In Danish IAS our chairs are dedicated professors who are excellent in their fields of research.
Dr. Christine Stabell Benn (Head of Department at Statens Serum Institut) is our chair of Health Science.
This week she and her team is featured in multiple articles in the national magazine: Danish Medical Journal (Ugeskrift for Læger) – Denmark’s main Scientific journal within the health and medical fields.
Please read the other articles (in Danish) about the Bandim Health Project and the dedicated work that has now been going on for nothing less than four decades despite political upheavals, civil war and endless financial difficulties in the region.
Bandim Health Project gennem 40 år
By Ib Christian Bygbjerg & Peter Skinhøj
Behandling af hiv, tuberkulose og malaria foregår stadig med hiv og sving i Guinea-Bissau
By Sanne Jespersen, Frauke Rudolf, Poul Erik Kofoed & Christian Wejse
Syvfold fald i børnedødeligheden i Guinea-Bissau i de seneste 40 år
By Peter Aaby & Christine Stabell Benn
Begrænset kendskab til effekten af vaccinationer og A-vitamintilskud på børnedødeligheden i Afrika
By Ane Bærent Fisker, Sanne Marie Thysen, Christine Stabell Benn & Peter Aaby
Uspecifikke effekter af vaccination i Danmark
By Christine Stabell Benn, Peter Aaby & Signe Sørup
Christine Stabell Benn is a medical doctor (1996), PhD (2003) and Doctor of Medical Science (2011) from University of Copenhagen.
She has worked at the Bandim Health Project in Guinea-Bissau since 1993, starting as a medical student. She has spent postdoc time at the Danish National Hospital, Department for Infectious Diseases and at Stanford University.

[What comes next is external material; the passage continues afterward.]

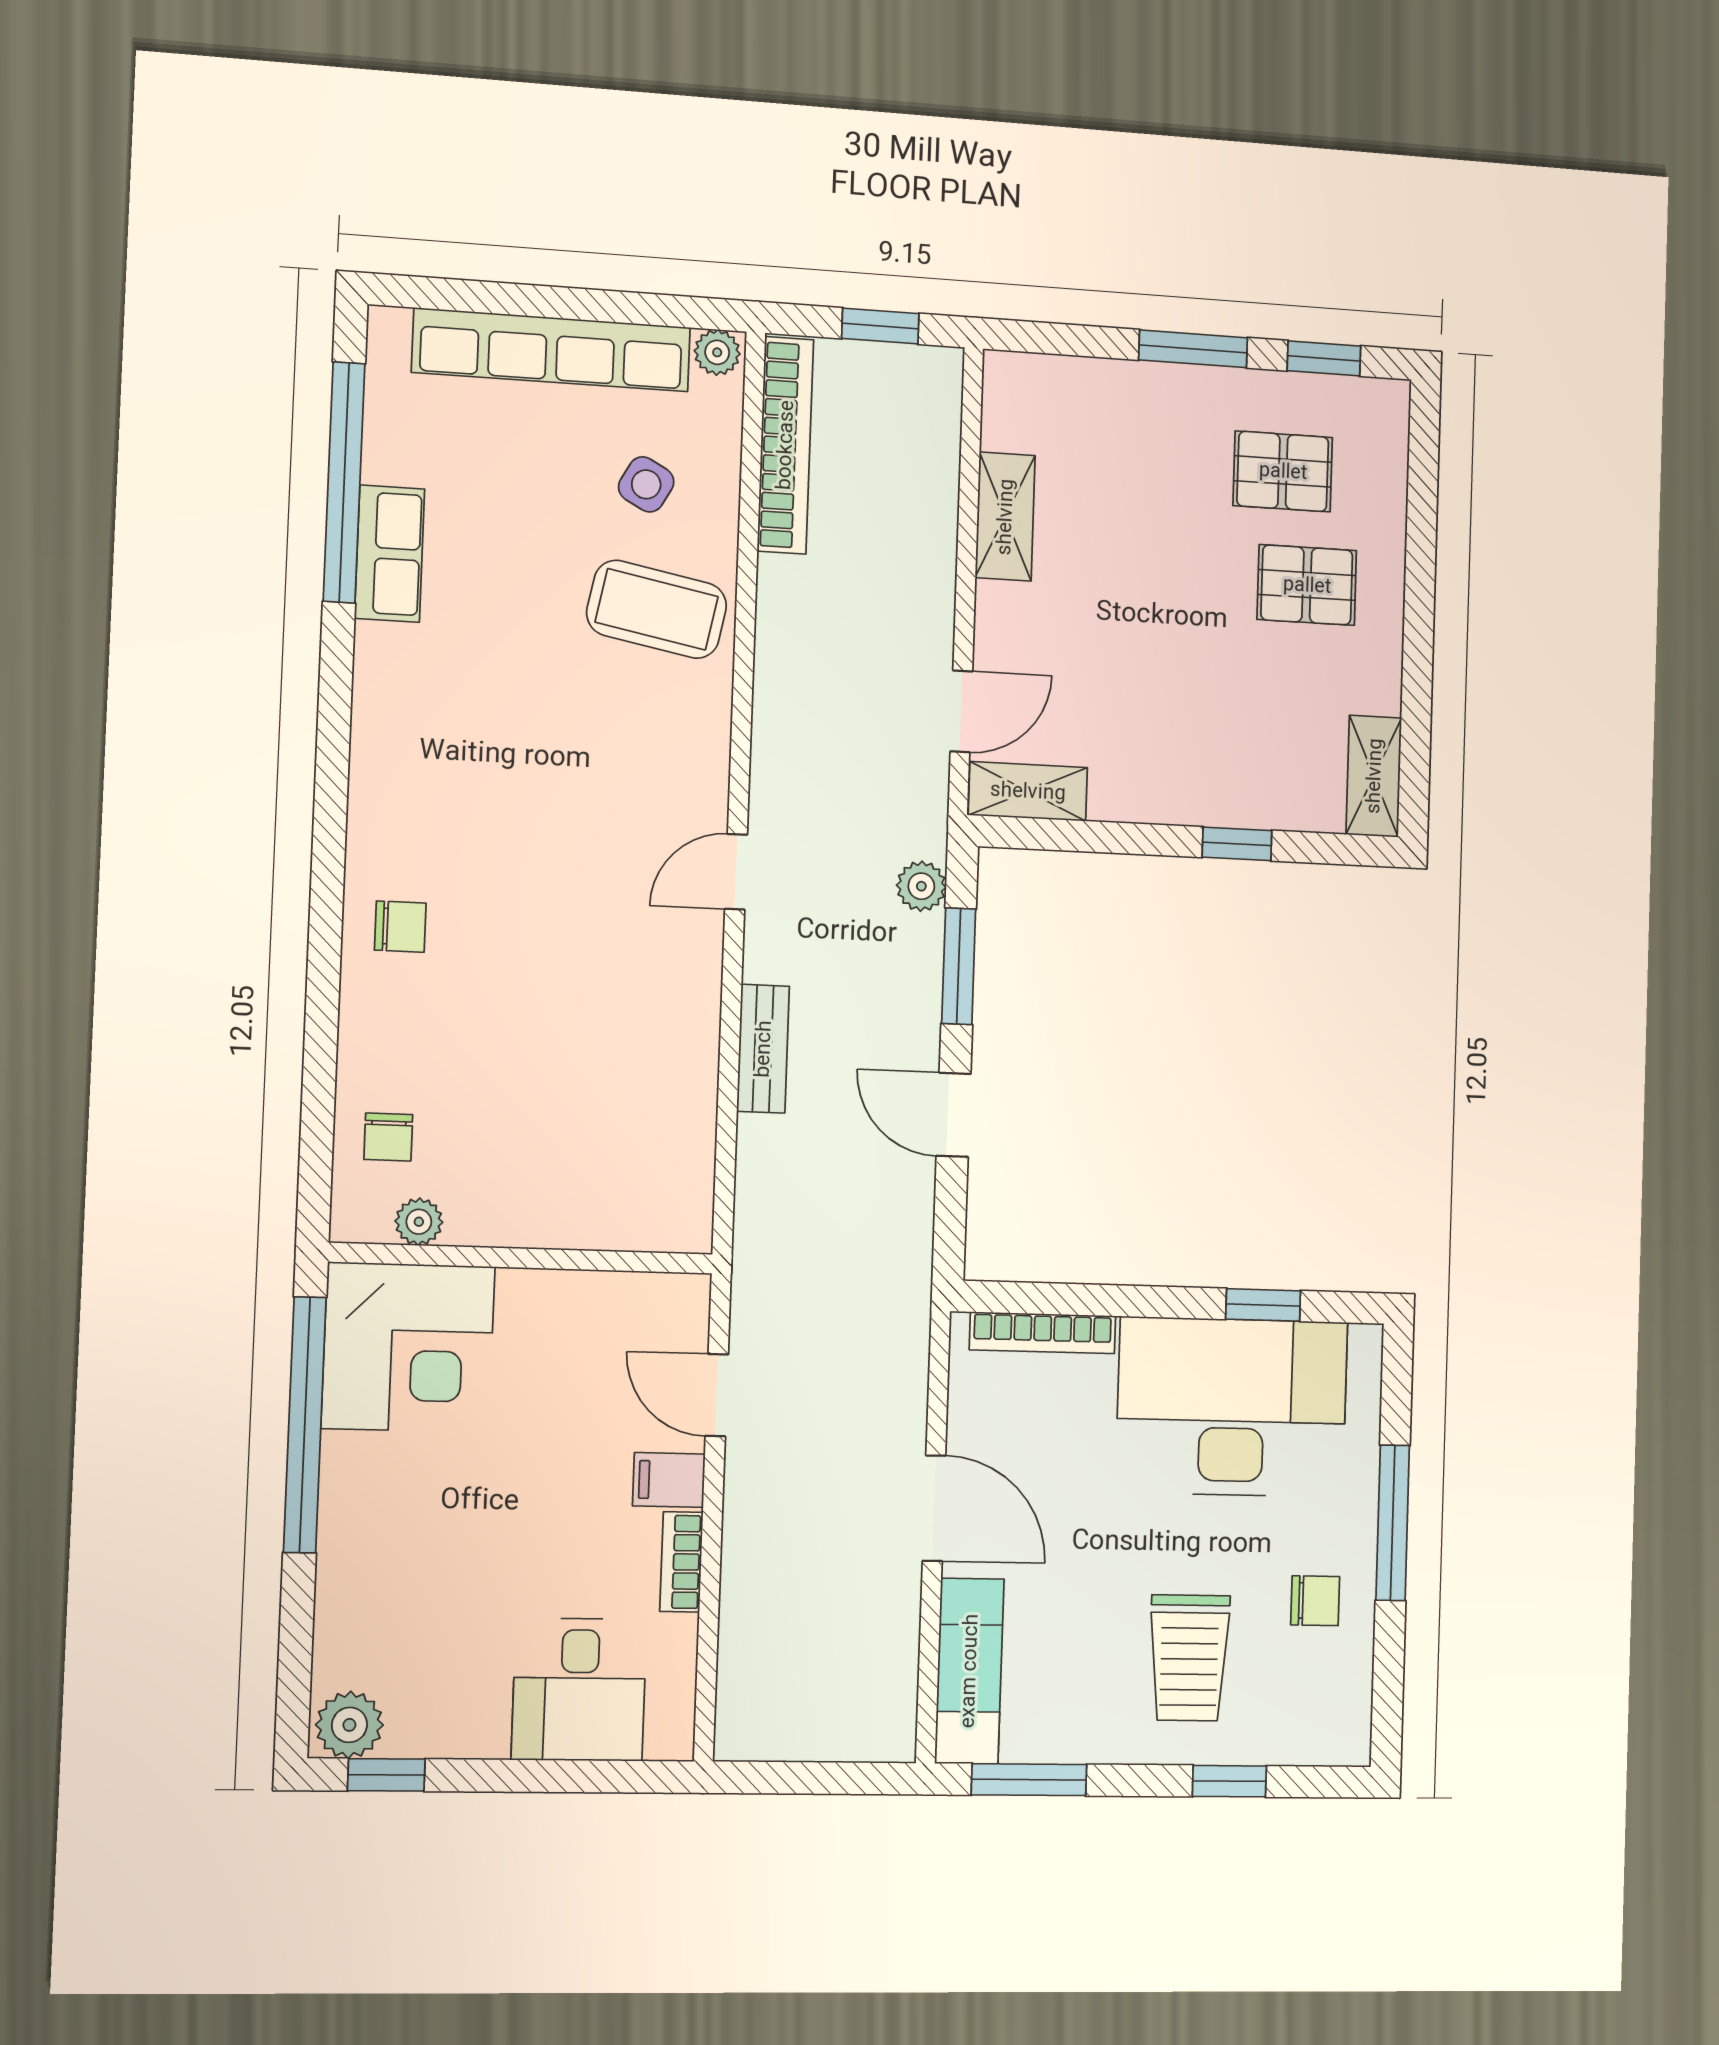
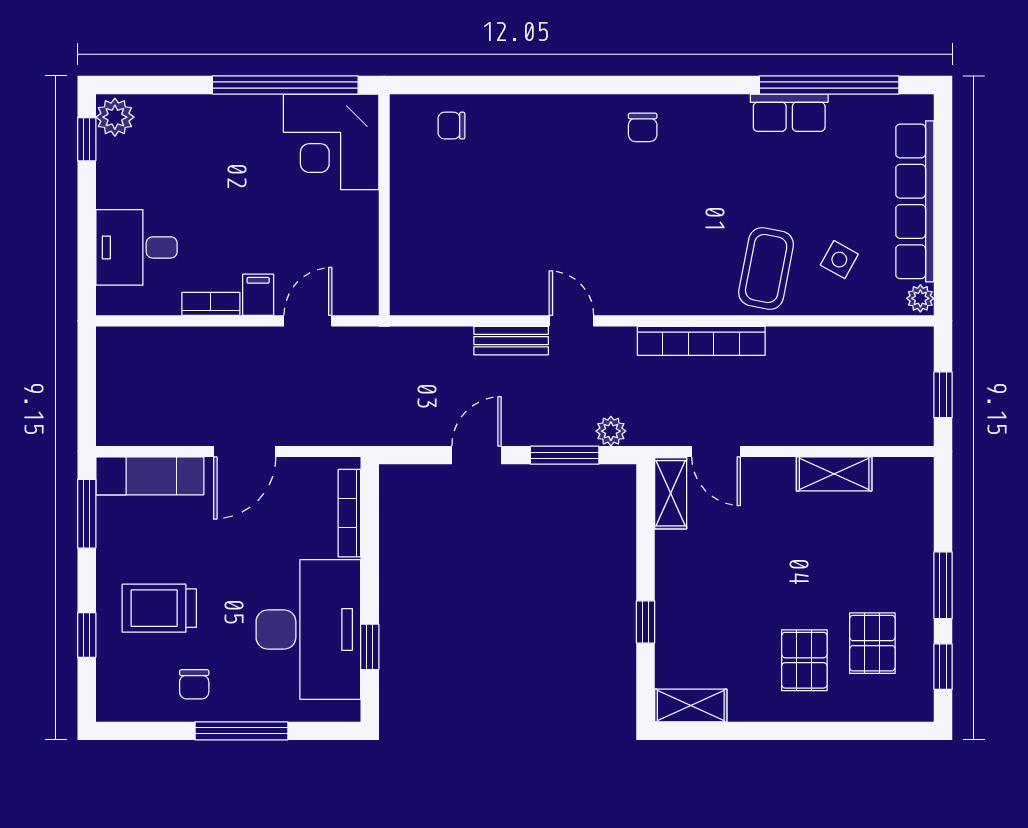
bookcase: (785, 445) -> (701, 341), moved
door: (736, 872) -> (571, 321), moved
chair: (400, 927) -> (643, 127), moved
plant: (419, 1222) -> (403, 145), removed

In 2010 Dr. Benn received an ERC Starting Grant. In 2012, Dr. Benn was selected by the Danish National Research Foundation to establish and lead a Center of Excellence, the “Research Center for Vitamins and Vaccines”. Since 2013, Dr. Benn is also Professor in Global Health at University of Southern Denmark.

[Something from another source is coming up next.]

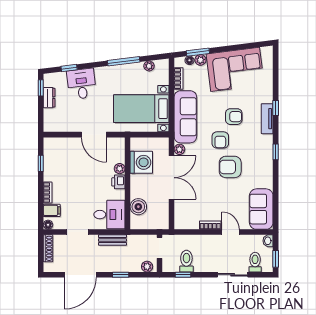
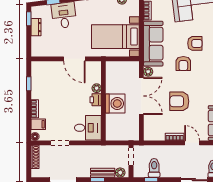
washing machine: (141, 162) -> (115, 104), moved
armchair: (230, 167) -> (179, 101), moved
boiler: (138, 207) -> (113, 121), removed
bench: (112, 240) -> (103, 173), moved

Dr. Benn’s research aims to document that vaccines and vitamins affect the immune system in a much more general way than previously thought. Childhood vaccines have usually been implemented without prior trials documenting their effect on overall health. It is assumed that if a vaccine prevents a target disease, then the effect on overall mortality is beneficial and proportional to the number of deaths caused by the disease.
However, sometimes this turns out not to be the case. For instance, in low-income countries with high infectious disease mortality, Bacille Calmette-Guérin (BCG) against tuberculosis and measles vaccines have stronger mortality-reducing effects than can be ascribed to prevention of tuberculosis and measles infections, i.e. they also protect against other infectious diseases. In other words, the vaccines have beneficial heterologous or non-specific effects.

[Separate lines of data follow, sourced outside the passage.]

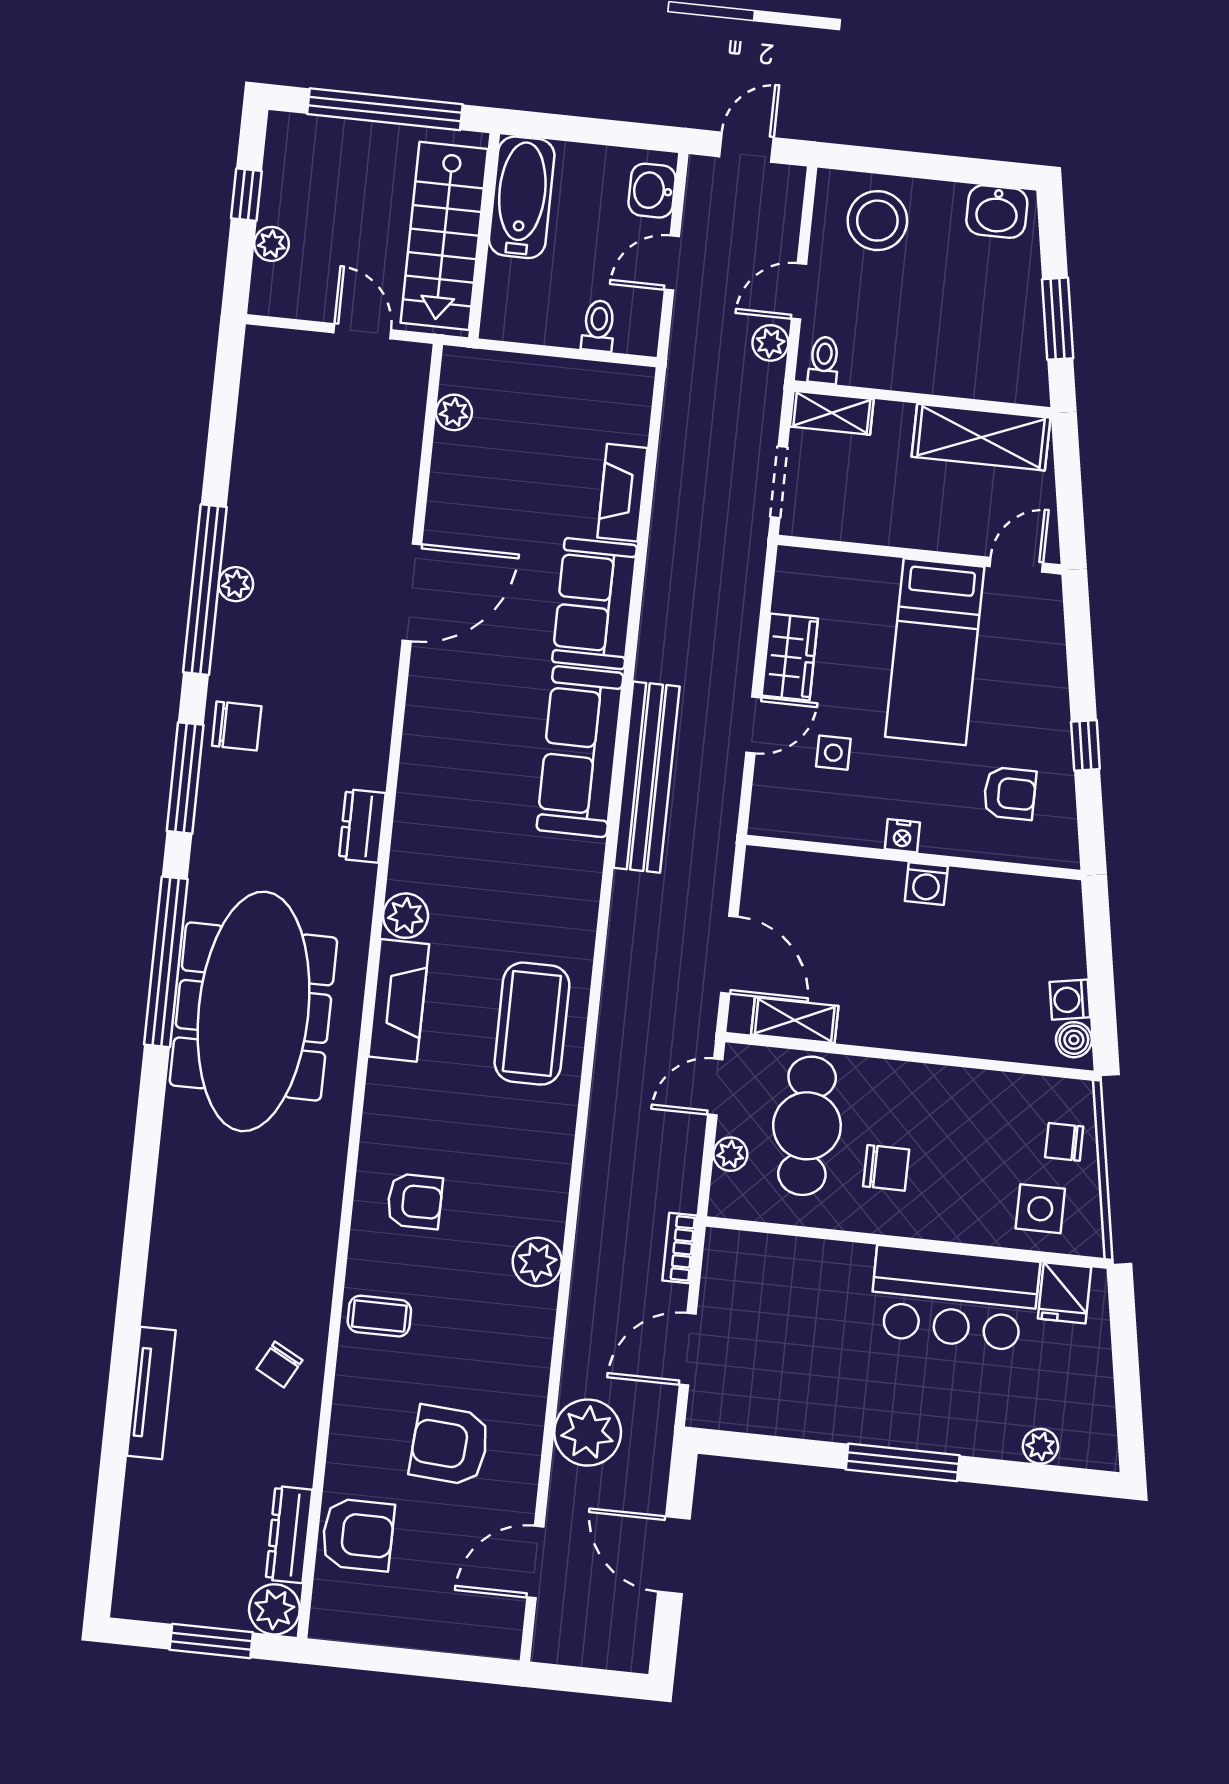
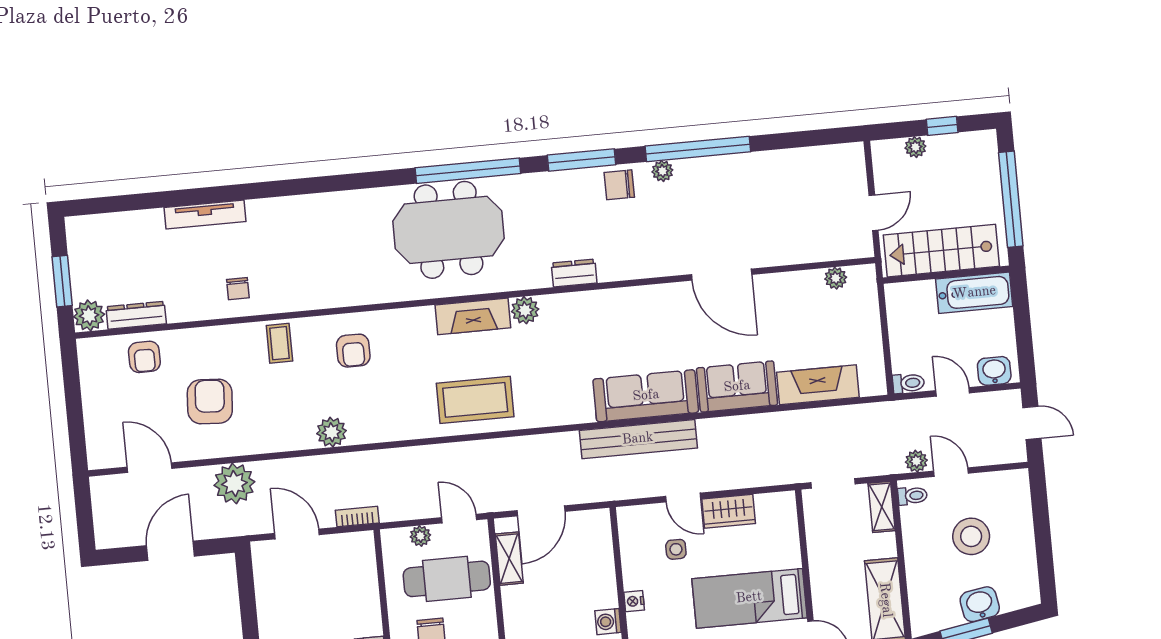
washbasin: (997, 212) -> (980, 604), moved, turned 80
stool: (877, 221) -> (971, 536), moved
toilet: (599, 326) -> (908, 383), moved
fireplace: (622, 493) -> (818, 385), width x1.37, depth x1.32
plant: (236, 584) -> (662, 171), moved
chair: (237, 726) -> (619, 185), turned 90
meeting table: (253, 1011) -> (448, 230), width x0.73
chair: (279, 1365) -> (238, 289), turned -118
armchair: (358, 1535) -> (144, 357), width x0.72, depth x0.72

You can say, that Christine Stabell Benn is assessing the real life effect of health interventions.
About Danish Medical Journal
Danish Medical Journal (In Danish: Ugeskrift for Læger) – is the Journal of the Danish Medical Association – it is Denmark’s main scientific journal within the health and medical fields.
The journal’s online site is at: www.ugeskriftet.dk. The journal and the website are backed by the Danish Medical Association with appr. 27,000 members. Almost all medical doctors authorized to practice in Denmark are members of the association.